EXERCISE DATA:
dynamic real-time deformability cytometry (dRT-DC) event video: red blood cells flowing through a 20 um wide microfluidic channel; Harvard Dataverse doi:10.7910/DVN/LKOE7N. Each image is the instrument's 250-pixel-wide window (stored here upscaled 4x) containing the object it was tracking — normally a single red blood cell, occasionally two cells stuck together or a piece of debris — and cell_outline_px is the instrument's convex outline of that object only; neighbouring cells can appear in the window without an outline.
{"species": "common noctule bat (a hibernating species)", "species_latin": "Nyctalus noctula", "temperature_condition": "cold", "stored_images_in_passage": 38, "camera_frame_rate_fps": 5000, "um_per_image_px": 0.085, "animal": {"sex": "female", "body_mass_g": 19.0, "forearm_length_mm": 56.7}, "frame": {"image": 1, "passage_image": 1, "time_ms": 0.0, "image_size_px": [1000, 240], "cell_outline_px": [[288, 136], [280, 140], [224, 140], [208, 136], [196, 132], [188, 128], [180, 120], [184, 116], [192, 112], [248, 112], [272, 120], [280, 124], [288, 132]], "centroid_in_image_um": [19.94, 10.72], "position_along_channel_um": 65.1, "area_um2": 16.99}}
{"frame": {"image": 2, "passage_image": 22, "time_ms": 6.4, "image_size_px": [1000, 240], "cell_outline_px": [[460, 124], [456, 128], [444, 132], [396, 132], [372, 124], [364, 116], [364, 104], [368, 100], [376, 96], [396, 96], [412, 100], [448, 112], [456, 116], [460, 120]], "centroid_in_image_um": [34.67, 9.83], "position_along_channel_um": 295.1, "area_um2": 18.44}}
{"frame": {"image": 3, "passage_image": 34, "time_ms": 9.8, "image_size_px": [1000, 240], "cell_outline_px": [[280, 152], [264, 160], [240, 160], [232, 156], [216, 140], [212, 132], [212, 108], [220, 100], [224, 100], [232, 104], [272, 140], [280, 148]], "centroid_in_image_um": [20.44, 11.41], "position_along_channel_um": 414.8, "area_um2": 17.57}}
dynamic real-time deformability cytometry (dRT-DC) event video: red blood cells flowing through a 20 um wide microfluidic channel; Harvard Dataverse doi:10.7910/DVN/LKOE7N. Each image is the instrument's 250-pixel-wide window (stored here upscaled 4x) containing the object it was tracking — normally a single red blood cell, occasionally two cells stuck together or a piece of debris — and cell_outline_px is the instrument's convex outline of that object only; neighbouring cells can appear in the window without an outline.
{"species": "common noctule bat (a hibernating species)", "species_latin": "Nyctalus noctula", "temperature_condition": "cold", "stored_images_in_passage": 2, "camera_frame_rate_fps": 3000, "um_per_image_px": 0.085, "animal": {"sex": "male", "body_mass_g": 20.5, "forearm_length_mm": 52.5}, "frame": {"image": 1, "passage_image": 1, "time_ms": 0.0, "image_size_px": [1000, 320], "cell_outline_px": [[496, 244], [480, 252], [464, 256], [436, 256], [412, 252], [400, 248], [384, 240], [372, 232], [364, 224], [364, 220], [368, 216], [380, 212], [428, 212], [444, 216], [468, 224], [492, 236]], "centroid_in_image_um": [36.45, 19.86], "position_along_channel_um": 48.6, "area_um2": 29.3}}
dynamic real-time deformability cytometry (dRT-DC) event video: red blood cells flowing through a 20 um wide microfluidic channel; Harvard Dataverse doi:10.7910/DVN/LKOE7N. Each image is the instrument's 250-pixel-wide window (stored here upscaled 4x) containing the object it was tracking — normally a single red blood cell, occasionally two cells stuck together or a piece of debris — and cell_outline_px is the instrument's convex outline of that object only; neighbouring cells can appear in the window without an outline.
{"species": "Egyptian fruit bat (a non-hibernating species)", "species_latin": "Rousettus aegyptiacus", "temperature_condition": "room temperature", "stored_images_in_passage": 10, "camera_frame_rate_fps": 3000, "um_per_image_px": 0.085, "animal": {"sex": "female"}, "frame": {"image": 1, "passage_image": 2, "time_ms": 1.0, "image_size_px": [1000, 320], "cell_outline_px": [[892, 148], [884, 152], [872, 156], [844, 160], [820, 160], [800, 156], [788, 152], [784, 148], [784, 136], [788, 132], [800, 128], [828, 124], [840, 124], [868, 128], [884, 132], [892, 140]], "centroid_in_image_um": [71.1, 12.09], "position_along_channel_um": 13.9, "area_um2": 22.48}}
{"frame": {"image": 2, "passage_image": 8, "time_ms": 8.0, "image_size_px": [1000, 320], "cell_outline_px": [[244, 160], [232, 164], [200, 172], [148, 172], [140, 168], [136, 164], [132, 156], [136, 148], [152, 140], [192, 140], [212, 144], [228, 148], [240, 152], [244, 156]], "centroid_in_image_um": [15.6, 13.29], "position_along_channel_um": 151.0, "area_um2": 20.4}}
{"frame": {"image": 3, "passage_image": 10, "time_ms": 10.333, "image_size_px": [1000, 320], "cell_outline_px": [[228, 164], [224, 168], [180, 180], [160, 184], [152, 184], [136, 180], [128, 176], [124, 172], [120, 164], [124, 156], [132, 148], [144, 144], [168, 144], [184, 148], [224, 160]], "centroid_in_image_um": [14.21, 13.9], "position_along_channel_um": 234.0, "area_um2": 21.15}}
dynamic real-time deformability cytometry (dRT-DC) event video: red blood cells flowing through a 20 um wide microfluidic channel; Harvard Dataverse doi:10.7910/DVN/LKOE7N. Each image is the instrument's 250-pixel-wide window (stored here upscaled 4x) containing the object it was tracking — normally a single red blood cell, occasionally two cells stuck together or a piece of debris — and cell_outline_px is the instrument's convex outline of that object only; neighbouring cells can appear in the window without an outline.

WHAT THE TASK REQUIRES: Reproduce the entire listing word for word.

CORRECT OUTPUT:
dynamic real-time deformability cytometry (dRT-DC) event video: red blood cells flowing through a 20 um wide microfluidic channel; Harvard Dataverse doi:10.7910/DVN/LKOE7N. Each image is the instrument's 250-pixel-wide window (stored here upscaled 4x) containing the object it was tracking — normally a single red blood cell, occasionally two cells stuck together or a piece of debris — and cell_outline_px is the instrument's convex outline of that object only; neighbouring cells can appear in the window without an outline.
{"species": "common noctule bat (a hibernating species)", "species_latin": "Nyctalus noctula", "temperature_condition": "cold", "stored_images_in_passage": 38, "camera_frame_rate_fps": 5000, "um_per_image_px": 0.085, "animal": {"sex": "female", "body_mass_g": 19.0, "forearm_length_mm": 56.7}, "frame": {"image": 1, "passage_image": 1, "time_ms": 0.0, "image_size_px": [1000, 240], "cell_outline_px": [[288, 136], [280, 140], [224, 140], [208, 136], [196, 132], [188, 128], [180, 120], [184, 116], [192, 112], [248, 112], [272, 120], [280, 124], [288, 132]], "centroid_in_image_um": [19.94, 10.72], "position_along_channel_um": 65.1, "area_um2": 16.99}}
{"frame": {"image": 2, "passage_image": 22, "time_ms": 6.4, "image_size_px": [1000, 240], "cell_outline_px": [[460, 124], [456, 128], [444, 132], [396, 132], [372, 124], [364, 116], [364, 104], [368, 100], [376, 96], [396, 96], [412, 100], [448, 112], [456, 116], [460, 120]], "centroid_in_image_um": [34.67, 9.83], "position_along_channel_um": 295.1, "area_um2": 18.44}}
{"frame": {"image": 3, "passage_image": 34, "time_ms": 9.8, "image_size_px": [1000, 240], "cell_outline_px": [[280, 152], [264, 160], [240, 160], [232, 156], [216, 140], [212, 132], [212, 108], [220, 100], [224, 100], [232, 104], [272, 140], [280, 148]], "centroid_in_image_um": [20.44, 11.41], "position_along_channel_um": 414.8, "area_um2": 17.57}}
dynamic real-time deformability cytometry (dRT-DC) event video: red blood cells flowing through a 20 um wide microfluidic channel; Harvard Dataverse doi:10.7910/DVN/LKOE7N. Each image is the instrument's 250-pixel-wide window (stored here upscaled 4x) containing the object it was tracking — normally a single red blood cell, occasionally two cells stuck together or a piece of debris — and cell_outline_px is the instrument's convex outline of that object only; neighbouring cells can appear in the window without an outline.
{"species": "common noctule bat (a hibernating species)", "species_latin": "Nyctalus noctula", "temperature_condition": "cold", "stored_images_in_passage": 2, "camera_frame_rate_fps": 3000, "um_per_image_px": 0.085, "animal": {"sex": "male", "body_mass_g": 20.5, "forearm_length_mm": 52.5}, "frame": {"image": 1, "passage_image": 1, "time_ms": 0.0, "image_size_px": [1000, 320], "cell_outline_px": [[496, 244], [480, 252], [464, 256], [436, 256], [412, 252], [400, 248], [384, 240], [372, 232], [364, 224], [364, 220], [368, 216], [380, 212], [428, 212], [444, 216], [468, 224], [492, 236]], "centroid_in_image_um": [36.45, 19.86], "position_along_channel_um": 48.6, "area_um2": 29.3}}
dynamic real-time deformability cytometry (dRT-DC) event video: red blood cells flowing through a 20 um wide microfluidic channel; Harvard Dataverse doi:10.7910/DVN/LKOE7N. Each image is the instrument's 250-pixel-wide window (stored here upscaled 4x) containing the object it was tracking — normally a single red blood cell, occasionally two cells stuck together or a piece of debris — and cell_outline_px is the instrument's convex outline of that object only; neighbouring cells can appear in the window without an outline.
{"species": "Egyptian fruit bat (a non-hibernating species)", "species_latin": "Rousettus aegyptiacus", "temperature_condition": "room temperature", "stored_images_in_passage": 10, "camera_frame_rate_fps": 3000, "um_per_image_px": 0.085, "animal": {"sex": "female"}, "frame": {"image": 1, "passage_image": 2, "time_ms": 1.0, "image_size_px": [1000, 320], "cell_outline_px": [[892, 148], [884, 152], [872, 156], [844, 160], [820, 160], [800, 156], [788, 152], [784, 148], [784, 136], [788, 132], [800, 128], [828, 124], [840, 124], [868, 128], [884, 132], [892, 140]], "centroid_in_image_um": [71.1, 12.09], "position_along_channel_um": 13.9, "area_um2": 22.48}}
{"frame": {"image": 2, "passage_image": 8, "time_ms": 8.0, "image_size_px": [1000, 320], "cell_outline_px": [[244, 160], [232, 164], [200, 172], [148, 172], [140, 168], [136, 164], [132, 156], [136, 148], [152, 140], [192, 140], [212, 144], [228, 148], [240, 152], [244, 156]], "centroid_in_image_um": [15.6, 13.29], "position_along_channel_um": 151.0, "area_um2": 20.4}}
{"frame": {"image": 3, "passage_image": 10, "time_ms": 10.333, "image_size_px": [1000, 320], "cell_outline_px": [[228, 164], [224, 168], [180, 180], [160, 184], [152, 184], [136, 180], [128, 176], [124, 172], [120, 164], [124, 156], [132, 148], [144, 144], [168, 144], [184, 148], [224, 160]], "centroid_in_image_um": [14.21, 13.9], "position_along_channel_um": 234.0, "area_um2": 21.15}}
dynamic real-time deformability cytometry (dRT-DC) event video: red blood cells flowing through a 20 um wide microfluidic channel; Harvard Dataverse doi:10.7910/DVN/LKOE7N. Each image is the instrument's 250-pixel-wide window (stored here upscaled 4x) containing the object it was tracking — normally a single red blood cell, occasionally two cells stuck together or a piece of debris — and cell_outline_px is the instrument's convex outline of that object only; neighbouring cells can appear in the window without an outline.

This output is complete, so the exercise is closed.